There’s more to education than memorizing facts. Thank the stars.

I’ve learned that one of the best ways to learn at a deep, enduring level is to teach somebody else the material. And I’ve had this notion reinforced by my own teaching experience.

However, I only learned the above as an axiom … yesterday … while listening to an iTunes lecture of a developmental psychology class from UC-Berkeley.

That is, unless I have learned it previously, and since forgotten.

@sseamom not only nailed it, but she proved that the really important stuff can be remembered at least well enough. (I use google to help me remember things. At least more accurately. Alas, we grew up absolutely believing Mark Twain wrote the words @sseamom quotes below, but now the dang internet says he probably didn’t really write them nor even say them!):

“When I was a boy of 14, my father was so ignorant I could hardly stand to have the old man around. But when I got to be 21, I was astonished at how much the old man had learned in seven years.” --Mark Twain

The question is whether a college education is a means to an end or an end in itself. The former is a pursuit of a job or position, with skills that tend to become obsolete. The latter is for love of subject and learning, and I would argue that those who choose this course will remember what they studied. I was a classics major and have loved reading history over the near 40 years since I graduated, though it has little to do with my career as a journalist. This is not to de-legitimize or demean the professionalism of the career-minded, but they will tend to forget their subject matter as they pursue their careers.

Also, college serves as a kind of socialization process, according to which you enter a class. You get a network and learn how to behave. This too is perfectly legitimate.

I think “use it or lose it” really applies here. I majored in chemical engineering undergrad and did well enough to later go onto an Ivy league business school. I only did pure engineering work for two years, then moved into operations, and then management. What I do now has nothing to do with chemicals or engineering. I have difficulty sometimes helping my 8th grade son with his math. I have given up trying to help my high school daughter. I just don’t remember a lot of it and they teach it differently now. I can pull out the text book, look at it for a few minutes and then help my son, so the ability is still there, but I haven’t used it in 30 years don’t remember it.

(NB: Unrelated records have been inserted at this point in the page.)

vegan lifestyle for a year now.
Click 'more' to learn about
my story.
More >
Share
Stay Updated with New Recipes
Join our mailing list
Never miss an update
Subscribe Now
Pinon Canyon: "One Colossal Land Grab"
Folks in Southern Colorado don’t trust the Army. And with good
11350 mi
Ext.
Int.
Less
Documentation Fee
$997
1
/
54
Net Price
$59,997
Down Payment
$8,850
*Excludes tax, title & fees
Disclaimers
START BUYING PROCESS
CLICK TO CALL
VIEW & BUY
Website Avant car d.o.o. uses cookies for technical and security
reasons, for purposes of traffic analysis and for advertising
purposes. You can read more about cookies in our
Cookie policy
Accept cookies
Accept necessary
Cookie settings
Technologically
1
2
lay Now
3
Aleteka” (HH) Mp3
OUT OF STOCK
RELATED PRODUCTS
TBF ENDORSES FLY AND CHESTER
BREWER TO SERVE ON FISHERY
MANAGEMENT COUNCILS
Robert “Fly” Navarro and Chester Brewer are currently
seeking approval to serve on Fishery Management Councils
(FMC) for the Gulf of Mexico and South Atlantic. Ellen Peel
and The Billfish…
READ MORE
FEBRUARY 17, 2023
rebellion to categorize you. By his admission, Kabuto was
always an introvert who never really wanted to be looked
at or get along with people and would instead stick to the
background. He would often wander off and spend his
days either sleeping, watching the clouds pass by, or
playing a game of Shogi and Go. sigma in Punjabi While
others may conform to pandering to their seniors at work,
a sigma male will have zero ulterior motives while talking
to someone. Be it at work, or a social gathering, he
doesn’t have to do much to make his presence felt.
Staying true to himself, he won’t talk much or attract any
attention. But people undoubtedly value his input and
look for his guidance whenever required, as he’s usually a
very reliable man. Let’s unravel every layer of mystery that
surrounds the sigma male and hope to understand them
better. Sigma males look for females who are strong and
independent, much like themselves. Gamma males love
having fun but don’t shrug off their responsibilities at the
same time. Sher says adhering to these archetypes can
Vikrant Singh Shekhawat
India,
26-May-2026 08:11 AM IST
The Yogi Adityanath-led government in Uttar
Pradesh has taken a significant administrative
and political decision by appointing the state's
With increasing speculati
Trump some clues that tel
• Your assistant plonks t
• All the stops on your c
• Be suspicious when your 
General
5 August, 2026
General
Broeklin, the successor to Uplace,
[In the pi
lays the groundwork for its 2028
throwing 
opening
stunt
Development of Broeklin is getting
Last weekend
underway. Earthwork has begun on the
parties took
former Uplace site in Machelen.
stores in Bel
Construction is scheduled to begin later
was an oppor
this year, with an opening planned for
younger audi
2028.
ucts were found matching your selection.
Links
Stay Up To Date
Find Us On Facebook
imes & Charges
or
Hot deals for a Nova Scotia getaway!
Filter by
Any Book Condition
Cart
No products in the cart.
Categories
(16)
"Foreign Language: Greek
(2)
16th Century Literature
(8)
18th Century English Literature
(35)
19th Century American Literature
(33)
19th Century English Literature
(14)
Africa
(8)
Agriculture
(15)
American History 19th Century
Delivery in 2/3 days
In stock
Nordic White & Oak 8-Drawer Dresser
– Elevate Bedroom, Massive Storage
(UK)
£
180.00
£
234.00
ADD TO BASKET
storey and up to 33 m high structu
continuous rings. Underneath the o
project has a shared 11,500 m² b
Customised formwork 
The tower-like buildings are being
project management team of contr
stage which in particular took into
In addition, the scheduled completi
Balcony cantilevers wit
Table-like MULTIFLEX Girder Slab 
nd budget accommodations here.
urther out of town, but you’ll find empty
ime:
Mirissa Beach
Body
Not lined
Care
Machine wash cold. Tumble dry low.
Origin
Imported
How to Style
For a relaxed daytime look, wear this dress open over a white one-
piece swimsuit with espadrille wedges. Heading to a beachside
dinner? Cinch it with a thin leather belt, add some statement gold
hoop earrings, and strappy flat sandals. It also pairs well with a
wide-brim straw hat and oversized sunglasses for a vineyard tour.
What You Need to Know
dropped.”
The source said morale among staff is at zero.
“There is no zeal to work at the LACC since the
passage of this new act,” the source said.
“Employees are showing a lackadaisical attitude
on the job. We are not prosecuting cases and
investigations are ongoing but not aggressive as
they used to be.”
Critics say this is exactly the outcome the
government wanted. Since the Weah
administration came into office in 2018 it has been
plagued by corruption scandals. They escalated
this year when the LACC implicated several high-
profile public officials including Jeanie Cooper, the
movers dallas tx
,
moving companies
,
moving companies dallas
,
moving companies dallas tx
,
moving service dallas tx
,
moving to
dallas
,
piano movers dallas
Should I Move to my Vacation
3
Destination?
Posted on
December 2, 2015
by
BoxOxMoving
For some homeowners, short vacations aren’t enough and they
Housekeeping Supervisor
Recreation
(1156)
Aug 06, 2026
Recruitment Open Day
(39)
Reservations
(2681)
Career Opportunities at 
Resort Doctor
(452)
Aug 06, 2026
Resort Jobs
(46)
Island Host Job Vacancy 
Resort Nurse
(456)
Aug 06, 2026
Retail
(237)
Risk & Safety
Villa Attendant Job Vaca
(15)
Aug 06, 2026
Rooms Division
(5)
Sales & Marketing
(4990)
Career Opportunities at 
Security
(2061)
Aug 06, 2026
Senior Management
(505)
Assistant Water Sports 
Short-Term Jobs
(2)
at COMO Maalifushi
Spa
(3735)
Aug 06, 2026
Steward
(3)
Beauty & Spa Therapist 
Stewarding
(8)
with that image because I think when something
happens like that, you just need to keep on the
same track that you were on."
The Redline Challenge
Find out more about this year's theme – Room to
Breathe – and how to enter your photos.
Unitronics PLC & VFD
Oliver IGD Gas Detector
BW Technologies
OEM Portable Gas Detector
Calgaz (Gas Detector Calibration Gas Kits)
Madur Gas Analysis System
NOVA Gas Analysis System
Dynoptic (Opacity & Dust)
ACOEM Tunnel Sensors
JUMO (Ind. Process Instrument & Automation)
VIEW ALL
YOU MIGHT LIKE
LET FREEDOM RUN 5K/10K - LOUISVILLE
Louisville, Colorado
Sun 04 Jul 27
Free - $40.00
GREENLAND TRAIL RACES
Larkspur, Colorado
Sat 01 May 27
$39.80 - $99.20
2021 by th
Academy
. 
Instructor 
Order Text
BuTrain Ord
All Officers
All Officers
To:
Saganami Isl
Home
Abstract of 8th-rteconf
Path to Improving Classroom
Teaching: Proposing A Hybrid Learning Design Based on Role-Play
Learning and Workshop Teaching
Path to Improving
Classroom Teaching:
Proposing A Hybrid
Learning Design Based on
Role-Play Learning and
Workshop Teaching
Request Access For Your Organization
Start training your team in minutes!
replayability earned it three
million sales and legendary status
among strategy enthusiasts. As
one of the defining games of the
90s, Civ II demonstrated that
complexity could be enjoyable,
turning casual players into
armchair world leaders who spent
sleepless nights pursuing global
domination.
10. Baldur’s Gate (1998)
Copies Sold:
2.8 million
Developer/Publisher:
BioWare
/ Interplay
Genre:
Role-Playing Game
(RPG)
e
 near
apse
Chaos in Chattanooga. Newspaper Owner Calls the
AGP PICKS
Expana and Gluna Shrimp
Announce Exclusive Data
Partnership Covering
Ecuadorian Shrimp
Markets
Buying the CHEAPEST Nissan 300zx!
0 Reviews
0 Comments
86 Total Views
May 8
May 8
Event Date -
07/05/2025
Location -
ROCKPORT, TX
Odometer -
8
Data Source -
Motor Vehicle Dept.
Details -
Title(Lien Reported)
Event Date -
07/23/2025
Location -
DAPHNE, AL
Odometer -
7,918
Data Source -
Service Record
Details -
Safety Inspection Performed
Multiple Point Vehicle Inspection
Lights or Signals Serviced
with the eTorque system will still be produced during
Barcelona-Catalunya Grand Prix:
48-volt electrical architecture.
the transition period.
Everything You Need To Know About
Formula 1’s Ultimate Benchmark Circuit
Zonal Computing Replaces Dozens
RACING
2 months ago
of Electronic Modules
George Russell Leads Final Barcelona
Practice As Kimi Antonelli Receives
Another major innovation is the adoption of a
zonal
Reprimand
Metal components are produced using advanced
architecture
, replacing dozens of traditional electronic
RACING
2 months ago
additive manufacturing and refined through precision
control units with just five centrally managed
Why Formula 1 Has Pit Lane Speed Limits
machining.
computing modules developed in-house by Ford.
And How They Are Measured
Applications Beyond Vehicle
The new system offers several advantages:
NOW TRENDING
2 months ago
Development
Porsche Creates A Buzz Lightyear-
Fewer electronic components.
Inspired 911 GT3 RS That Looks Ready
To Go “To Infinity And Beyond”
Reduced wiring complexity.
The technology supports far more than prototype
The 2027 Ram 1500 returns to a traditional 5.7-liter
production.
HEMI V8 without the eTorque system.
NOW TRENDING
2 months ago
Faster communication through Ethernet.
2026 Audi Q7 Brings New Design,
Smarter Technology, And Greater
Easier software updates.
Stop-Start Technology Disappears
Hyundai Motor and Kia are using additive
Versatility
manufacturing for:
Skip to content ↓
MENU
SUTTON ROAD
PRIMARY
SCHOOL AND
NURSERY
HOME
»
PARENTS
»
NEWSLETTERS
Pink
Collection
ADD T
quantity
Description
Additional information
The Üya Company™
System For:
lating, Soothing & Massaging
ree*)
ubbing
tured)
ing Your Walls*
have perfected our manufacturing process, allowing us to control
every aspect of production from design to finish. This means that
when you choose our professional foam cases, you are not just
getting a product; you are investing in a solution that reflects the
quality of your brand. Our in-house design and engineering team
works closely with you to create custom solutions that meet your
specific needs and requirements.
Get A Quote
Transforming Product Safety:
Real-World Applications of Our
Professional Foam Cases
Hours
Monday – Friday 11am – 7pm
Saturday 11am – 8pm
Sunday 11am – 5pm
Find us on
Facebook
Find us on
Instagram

@bookworm : “Out, damned spot! Out, I say! One, two. Why, then, ’tis time to do ’t. Hell is murky! Fie, my lord, fie! A soldier, and afeard? What need we fear who knows it, when none can call our power to account? Yet who would have thought the old man to have had so much blood in him…”
Macbeth Act V, Scene I. I can still remember most of Act I Scene V, as well.
Theatre major, class of 1984.
Sadly, I cannot always remember everything I went to the grocer’s for.

All I remember from college is that Statistics was way harder than I could have ever imagined. And then, the battery in my little calculator died right in the middle of the Statistics final. Try doing a Statistics final without a calculator!!! Needless to say, I pretty much flunked that final.

AND, I remember sitting in Calculus thinking “When the heck am I ever going to use this craziness in real life”. I can guarantee that I have never needed to find the derivative of a number while shopping at the grocery store or doing my bills.

That’s about all I can remember !

I had to pull out my differential equations book in my law practice to understand a patent. It all came back!

Don’t mistake the idea that someone has forgotten facts or specific material from one class (or all their classes) with a notion that everything gained in college is lost. This is not always true but it tends to be true-I can tell by talking for 5 minutes with someone whether they are college educated without ever broaching technical material. There are loads of intelligent people who never went to college and many self made and self educated people. Talking to them is often like talking with someone who went to college. Also, other things about college educated and high school grads differ-so there is a confound. But even someone who remembers almost no facts or specific material from college retains the analytical skills and critical thinking skills that were often shaped in college.